__TASK GOAL__.
Rewrite the rows below as a JSON list of strings with one string per line, skipping blank lines. Leave the picture lines out of your answer.

(Chart comprehension data)
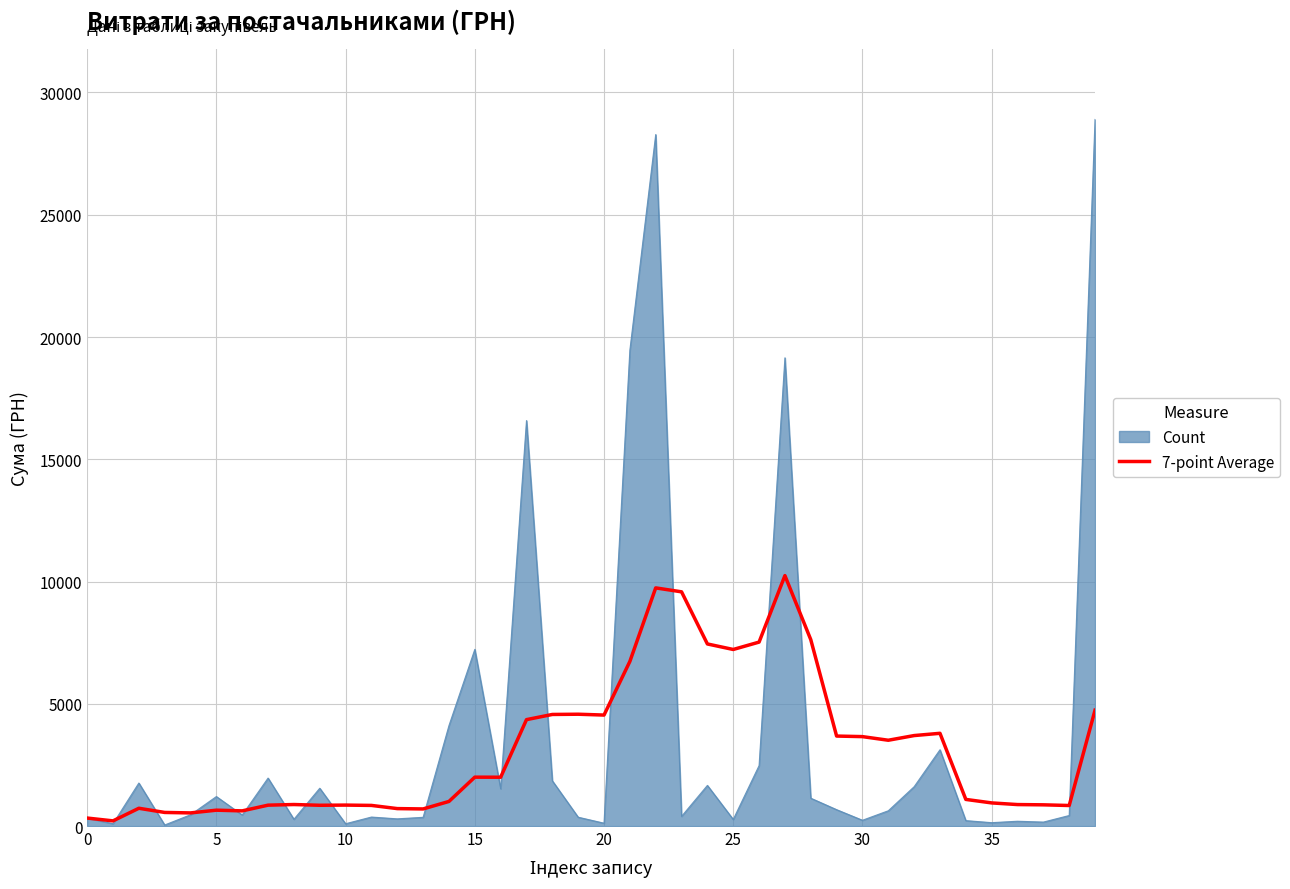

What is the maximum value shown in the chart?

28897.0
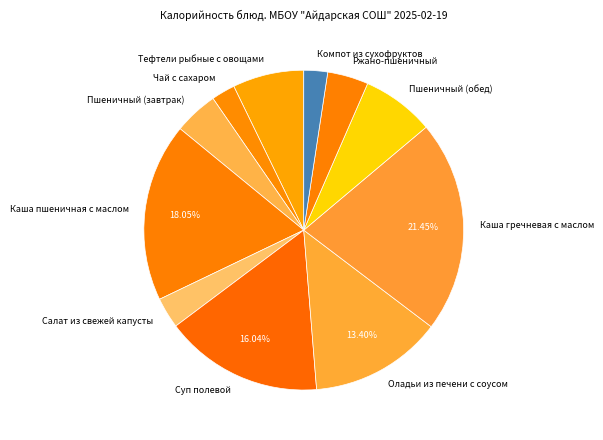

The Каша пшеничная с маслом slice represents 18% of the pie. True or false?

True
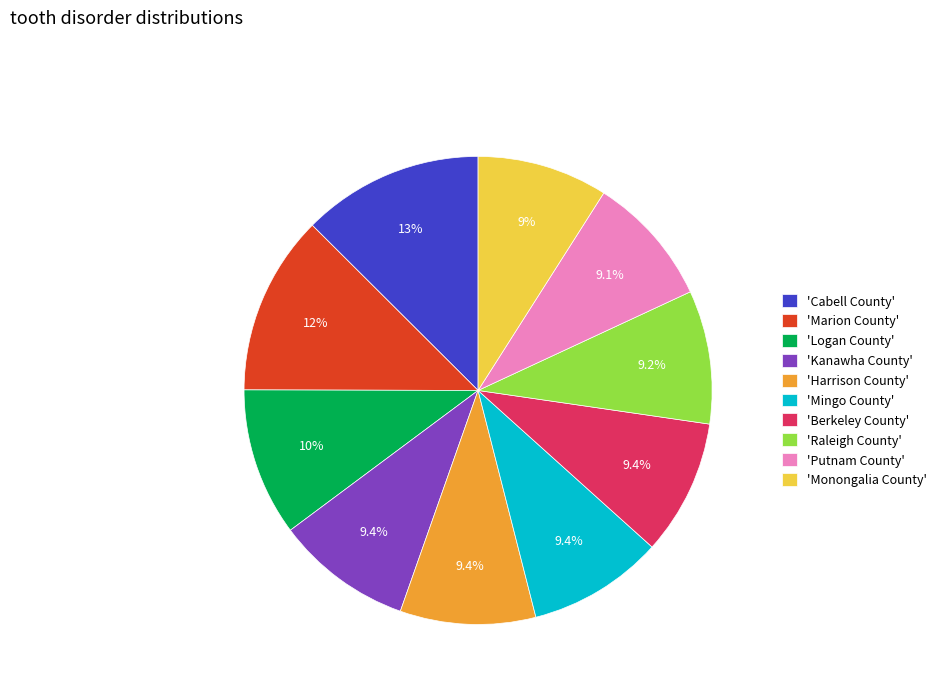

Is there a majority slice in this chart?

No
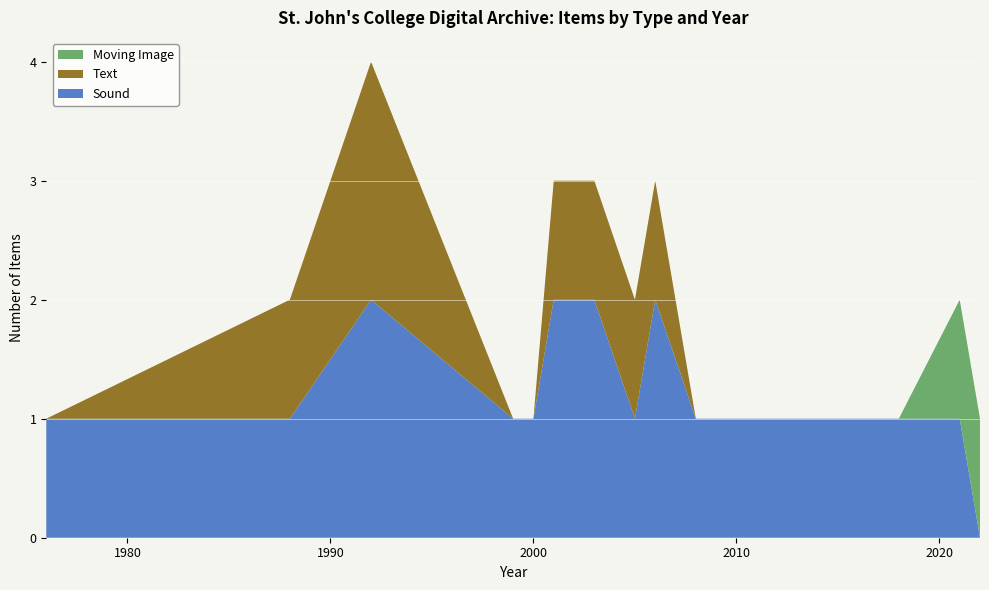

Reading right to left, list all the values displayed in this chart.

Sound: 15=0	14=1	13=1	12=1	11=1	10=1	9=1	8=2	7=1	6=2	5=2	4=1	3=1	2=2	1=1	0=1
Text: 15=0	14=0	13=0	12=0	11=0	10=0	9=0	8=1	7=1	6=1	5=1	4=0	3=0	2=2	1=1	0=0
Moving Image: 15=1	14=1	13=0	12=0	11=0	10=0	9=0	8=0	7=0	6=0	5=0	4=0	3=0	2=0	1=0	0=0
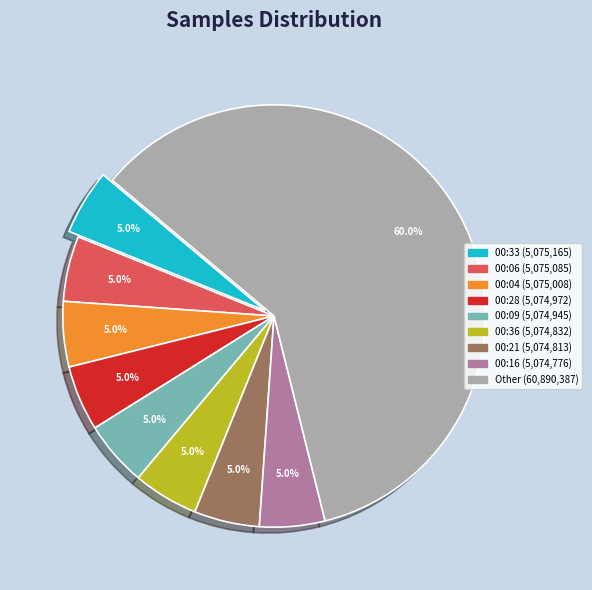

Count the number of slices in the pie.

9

__EXPECTED ANSWER__.
[
  "What is the maximum value shown in the chart?",
  "28897.0",
  "The Каша пшеничная с маслом slice represents 18% of the pie. True or false?",
  "True",
  "Is there a majority slice in this chart?",
  "No",
  "Reading right to left, list all the values displayed in this chart.",
  "Sound: 15=0\t14=1\t13=1\t12=1\t11=1\t10=1\t9=1\t8=2\t7=1\t6=2\t5=2\t4=1\t3=1\t2=2\t1=1\t0=1",
  "Text: 15=0\t14=0\t13=0\t12=0\t11=0\t10=0\t9=0\t8=1\t7=1\t6=1\t5=1\t4=0\t3=0\t2=2\t1=1\t0=0",
  "Moving Image: 15=1\t14=1\t13=0\t12=0\t11=0\t10=0\t9=0\t8=0\t7=0\t6=0\t5=0\t4=0\t3=0\t2=0\t1=0\t0=0",
  "Count the number of slices in the pie.",
  "9"
]